The classical histological picture of tuberculous granulomatous inflammation is not a diagnostic problem in a tissue biopsy. However, when the sections show noncaseous epithelioid granulomas mimicking tuberculosis, a common occurrence in our biopsies posing a diagnostic dilemma, the positive immunostaining with species specific antibodies in these cases will also rule out the possibility of sarcoidosis or other nonspecific tuberculoid granulomas.[3] Comparison of ICC and NAA showed that ICC is a sensitive and specific technique and could be used as an adjunct to conventional ZN staining for the diagnosis of EPTB in tissue granulomas. Since the first specific investigation advised in these cases is FNAC, ICC can be done on the same smears prepared for cytology reporting. Additional smears or extra efforts are not required for obtaining samples for ICC while for NAA (PCR) each time fresh FNA material is required. The sensitivity and diagnostic accuracy of ICC is almost equal in fresh or archival material whereas NAA on the same archival material has considerably low detection sensitivity and diagnostic accuracy. In addition, storage is not a problem for ICC from archival FNA and tissue material since it does not require special facility and can be stored at room temperature. ICC can also be performed on routinely stained cytosmear after destaining the same smears and subjecting them to immunostaining. ICC was found to be cost effective as compared to NAA. FNAC combined with ICC will obviate the need of tissue biopsy. Role of FNAC as a sample collection modality for diagnostic workup of extrapulmonary tuberculosis therefore can not be undervalued.[32627] The index test may be applicable as a diagnostic adjunct to a major proportion of cases of EPTB with good sensitivity, specificity and easy interpretation where the primary diagnosis is based on cytological or histological material. Since it is a microscopy-based test, this can be done practically only in those laboratories which are geared for histology and cytology reporting. ICC does not require a sophisticated molecular laboratory. It requires only the laboratory facility with training of the staff, standardization of technique and quality control. It has the ability to distinguish between MTB complex and nontubercular mycobacteria. Further, there is no spectrum bias because the spectrum of patients included in the study were representative of the patients who received the test.[28]

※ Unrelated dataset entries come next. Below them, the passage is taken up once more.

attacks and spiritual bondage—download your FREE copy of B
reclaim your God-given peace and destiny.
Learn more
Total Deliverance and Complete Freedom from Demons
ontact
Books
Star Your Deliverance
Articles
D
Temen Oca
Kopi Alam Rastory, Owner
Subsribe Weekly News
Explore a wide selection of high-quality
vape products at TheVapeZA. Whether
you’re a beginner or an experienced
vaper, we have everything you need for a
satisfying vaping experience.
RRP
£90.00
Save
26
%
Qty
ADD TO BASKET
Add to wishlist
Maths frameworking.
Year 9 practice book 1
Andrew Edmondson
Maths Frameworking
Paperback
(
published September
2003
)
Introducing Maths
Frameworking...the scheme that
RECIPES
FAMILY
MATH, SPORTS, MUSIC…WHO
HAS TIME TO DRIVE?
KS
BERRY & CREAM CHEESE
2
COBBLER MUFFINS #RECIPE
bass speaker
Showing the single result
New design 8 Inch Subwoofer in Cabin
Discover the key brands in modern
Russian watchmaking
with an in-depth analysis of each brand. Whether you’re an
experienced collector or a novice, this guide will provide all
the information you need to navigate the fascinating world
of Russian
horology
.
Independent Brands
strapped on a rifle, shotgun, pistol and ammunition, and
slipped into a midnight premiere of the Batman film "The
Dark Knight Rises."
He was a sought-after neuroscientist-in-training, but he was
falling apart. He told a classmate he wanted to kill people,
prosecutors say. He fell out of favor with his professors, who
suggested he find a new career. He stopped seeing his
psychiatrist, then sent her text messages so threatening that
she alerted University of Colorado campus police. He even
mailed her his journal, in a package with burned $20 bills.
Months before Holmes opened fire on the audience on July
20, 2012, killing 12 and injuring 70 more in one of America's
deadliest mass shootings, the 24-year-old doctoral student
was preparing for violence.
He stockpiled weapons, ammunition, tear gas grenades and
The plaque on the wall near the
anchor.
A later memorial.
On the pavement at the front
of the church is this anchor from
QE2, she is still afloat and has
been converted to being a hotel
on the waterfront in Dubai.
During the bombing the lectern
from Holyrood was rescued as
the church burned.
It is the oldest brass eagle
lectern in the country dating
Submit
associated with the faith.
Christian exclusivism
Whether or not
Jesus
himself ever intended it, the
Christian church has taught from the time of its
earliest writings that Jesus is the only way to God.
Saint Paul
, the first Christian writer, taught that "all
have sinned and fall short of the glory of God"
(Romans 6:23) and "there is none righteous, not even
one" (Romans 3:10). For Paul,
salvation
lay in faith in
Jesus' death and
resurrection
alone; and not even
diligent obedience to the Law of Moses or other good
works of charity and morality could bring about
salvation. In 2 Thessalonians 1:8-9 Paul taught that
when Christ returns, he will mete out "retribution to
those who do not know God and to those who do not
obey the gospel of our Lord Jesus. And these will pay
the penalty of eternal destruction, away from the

The major constraint of ICC is that due to economical reasons and the lack of trained technicians/anatomic pathologist, as well as, due to lack of stringent quality control, it cannot be made a routine procedure at peripheral laboratories. Moreover, in places such as DOTS centres, PHCs and CHCs, only sputum samples are examined for AFB. The other constraint is that a quick report is not possible.

Conclusions

To conclude, ICC is a more sensitive, specific and cost-effective method of detecting mycobacterial antigen and therefore has a potential for its validation and generalization on large scale in field setting for its use on FNA smears of suspected cases of extrapulmonary tuberculosis. An anatomical pathologist plays a significant role in this regard and his or her role should not be underestimated at the time of policy making for diagnostic laboratory services of tuberculosis.[29]